You know those pretty little green dots / red Fs / yellow stars RSpec prints out? They’re all coming from a part of RSpec called the ProgressFormatter. Look, sensible code! If the example passes, it calls output.print green('.'). You probably couldn’t get more sensible than this.

My point is that RSpec uses this as a kind of reporting tool to show you that progress is actually being made. The great thing about this is that you can write your own! With your own tool, you’ll be able to output to a log what specs are being run and then use this as a base list of suspects.

Create a new file called spec/support/spec_logger.rb and put this content in it:

require 'rspec/core/formatters/progress_formatter'
class SpecLogger < RSpec::Core::Formatters::ProgressFormatter

  def example_started(example)
    super
    File.open("specs.log", "a+") do |f|
      f.write(example.location + "\n")
    end
  end
end

What this does is that it inherits the standard green dots, red Fs and yellow stars from RSpec::Core::Formatters::ProgressFormatter and extends it with a bit of functionality that will log exactly what specs are being run during a test run.

To use this formatter in your next (fast failing) test run, run it using bundle exec rspec spec --require spec/support/spec_logger -f SpecLogger --fail-fast.

Once this command completes, you’ll have a list of suspects in specs.log at the root of your project.


Step 3: Find the perp

In this specs.log file you should have a list of specs that have been run just recently, with the final one being the one that is failing mysteriously. Now let’s assume that in the entire test suite there are exactly 100 tests total. With this failure occurring 32% of the way through, it should be failing at the #32 test. This number is important because it’s equally divisible by two.

However, the locations listed in specs.log are going to have duplicate files, and RSpec only allows you to run multiple files at a time, and not multiple locations within multiple files. This list should be culled to only have one line for each file.

Next, the trick is to take one half of these plus the file containing the failing test and run them together. If you take the first 15 tests and run them in an RSpec command like bundle exec rspec spec <file1> <file2> ... <file15> then you’ll be able to see a result.

This is exactly the process git bisect uses, or at least what I think it does.

If these tests are failing with these first fifteen, then the failure is most likely caused by one of those tests. If it’s not, then it’s in the other half. Re-run the test suite with that half and see if you get a failure there.
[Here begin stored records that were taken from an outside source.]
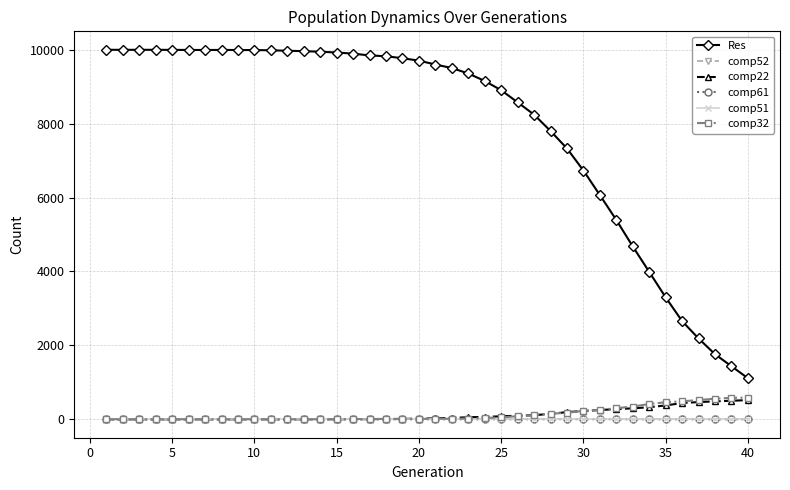

Does the chart have visible grid lines?

Yes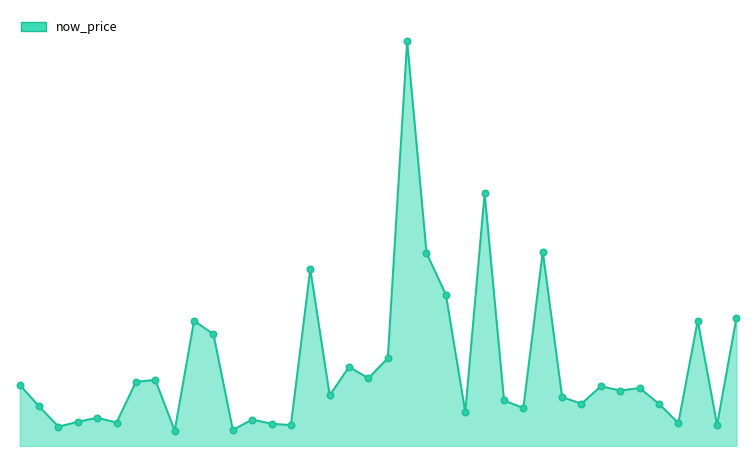

Does the chart have visible grid lines?

No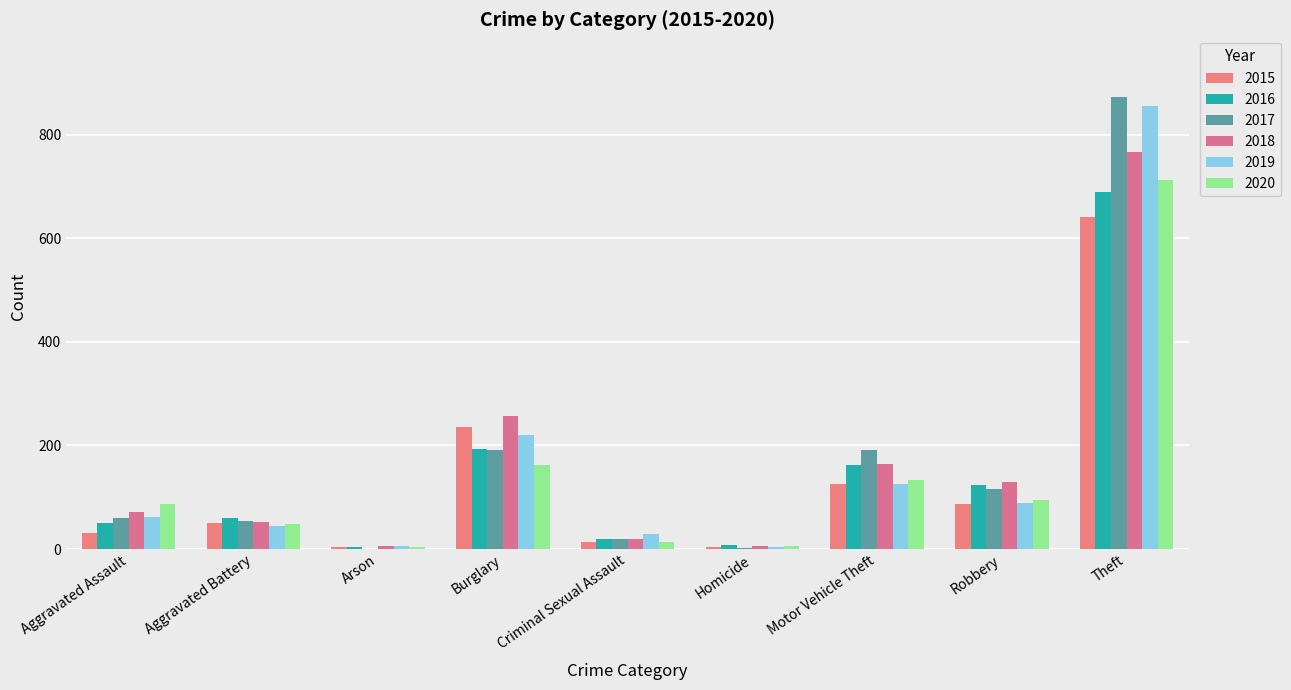

Reading left to right, extract all data points from this chart.

2015: Aggravated Assault=31	Aggravated Battery=50	Arson=3	Burglary=236	Criminal Sexual Assault=13	Homicide=4	Motor Vehicle Theft=125	Robbery=87	Theft=641
2016: Aggravated Assault=50	Aggravated Battery=60	Arson=3	Burglary=194	Criminal Sexual Assault=20	Homicide=8	Motor Vehicle Theft=163	Robbery=123	Theft=689
2017: Aggravated Assault=59	Aggravated Battery=54	Arson=1	Burglary=192	Criminal Sexual Assault=19	Homicide=2	Motor Vehicle Theft=191	Robbery=115	Theft=873
2018: Aggravated Assault=72	Aggravated Battery=52	Arson=6	Burglary=257	Criminal Sexual Assault=20	Homicide=5	Motor Vehicle Theft=164	Robbery=130	Theft=767
2019: Aggravated Assault=61	Aggravated Battery=45	Arson=5	Burglary=221	Criminal Sexual Assault=29	Homicide=3	Motor Vehicle Theft=125	Robbery=89	Theft=855
2020: Aggravated Assault=87	Aggravated Battery=48	Arson=4	Burglary=163	Criminal Sexual Assault=13	Homicide=6	Motor Vehicle Theft=134	Robbery=94	Theft=713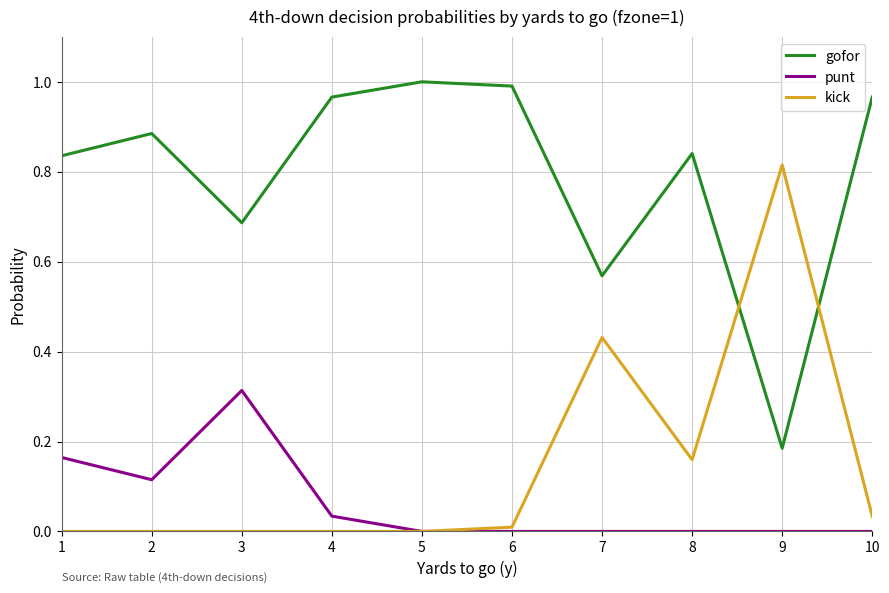

Is it true that punt equals 0.0 at 9?

True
When you know which half it is, half it again and keep culling down the list of suspects until you have (ideally) two files: the first will be the one that’s causing the breakage, and the second one will be the one containing the test that’s failing.
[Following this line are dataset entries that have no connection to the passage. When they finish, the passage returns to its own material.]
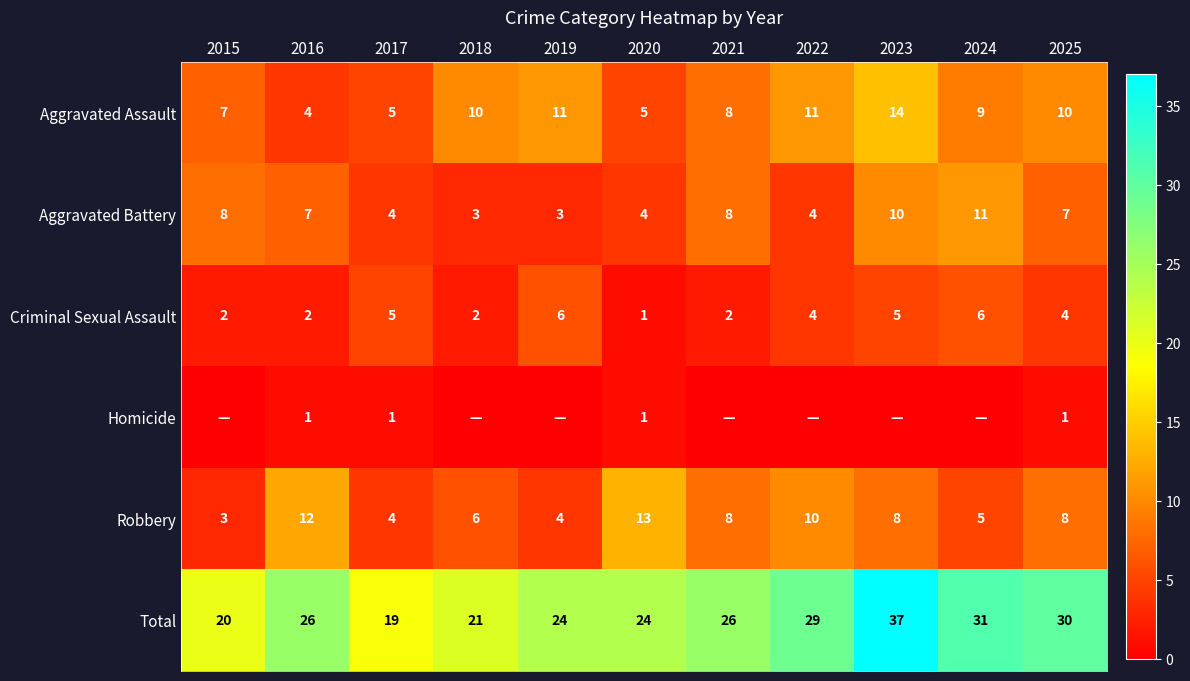

What is the total value across all series at 2021?

52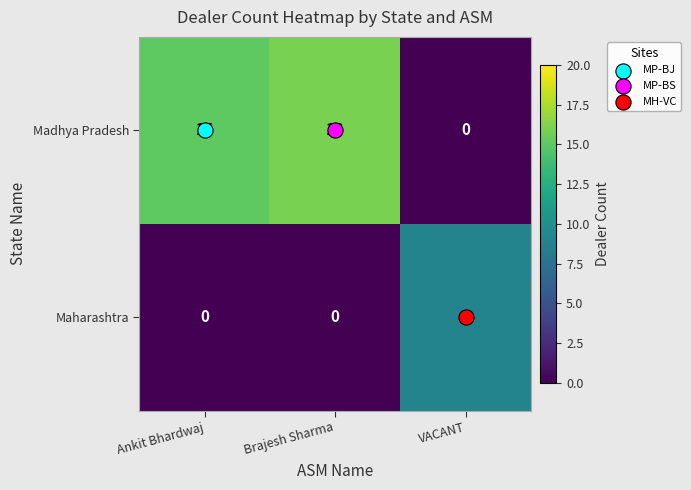

What value does the Madhya Pradesh series have at Ankit Bhardwaj, to the nearest 5?

15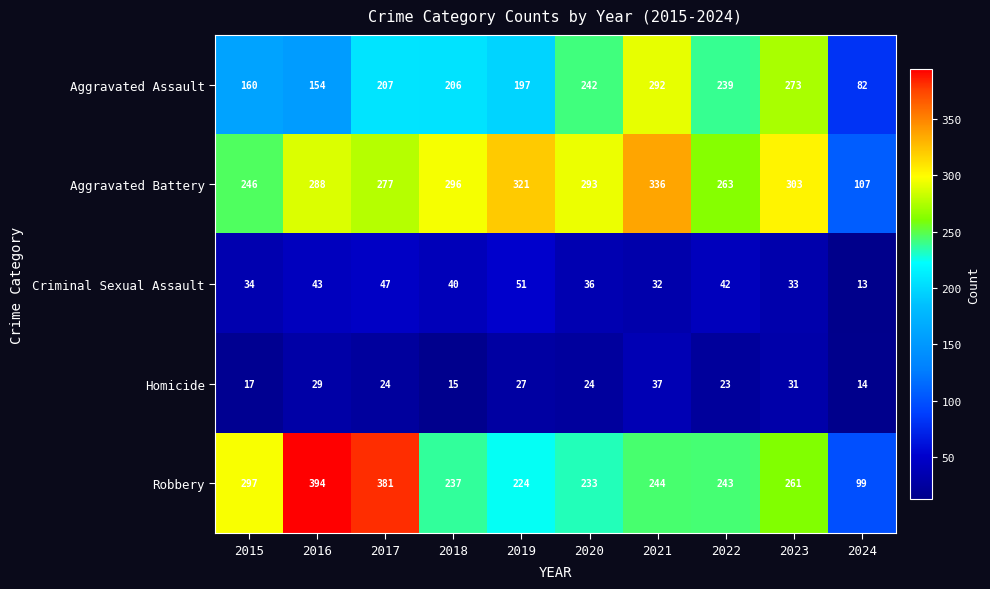

What is the sum of all Criminal Sexual Assault values?

371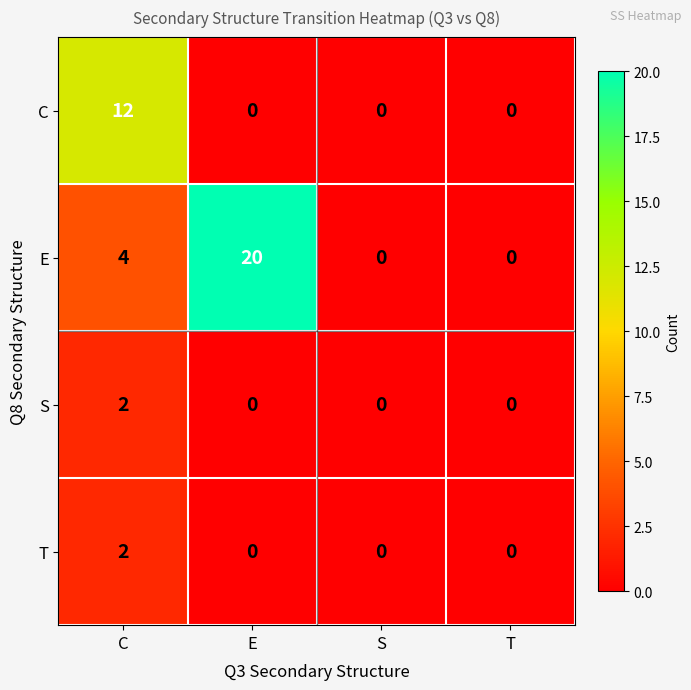

At which label does T reach its peak?

C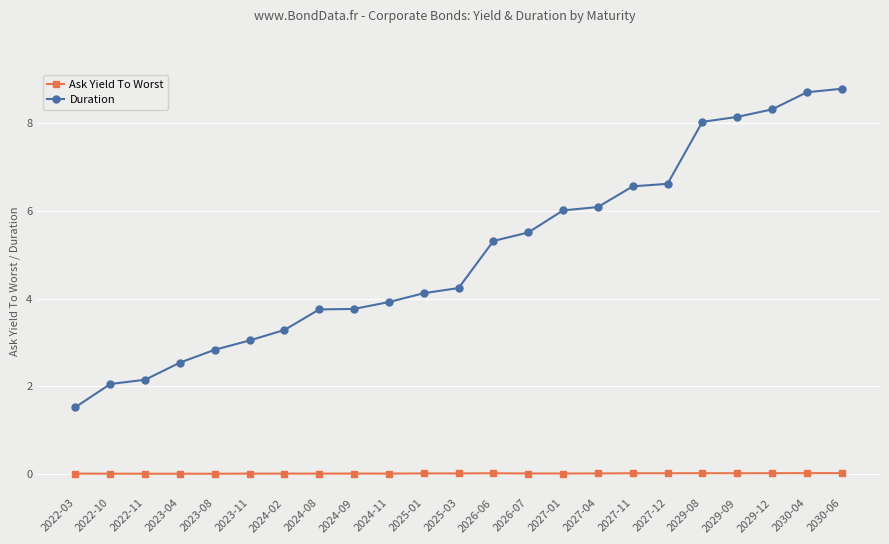

What is the label of the 9th point from the left?

2024-09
From there, figure out what test in that first file is causing things to fail. Comment out half the tests, run the two files again. If it passes then it’s in that half, if it fails then it’s not. Keep at it until you’ve distilled it down to the minimum amount of tests possible, which can be as low as two, but there could be a case where two tests in the original file are causing the disruption.


Step 4: Fix it.

This is left as an exercise to the reader. This could be anything, but at least now you know the area where the code is failing.

Once it’s fixed, run the entire test suite again to ensure that everything is peachy.

If it is, congratulations. Go home. Enjoy the weekend.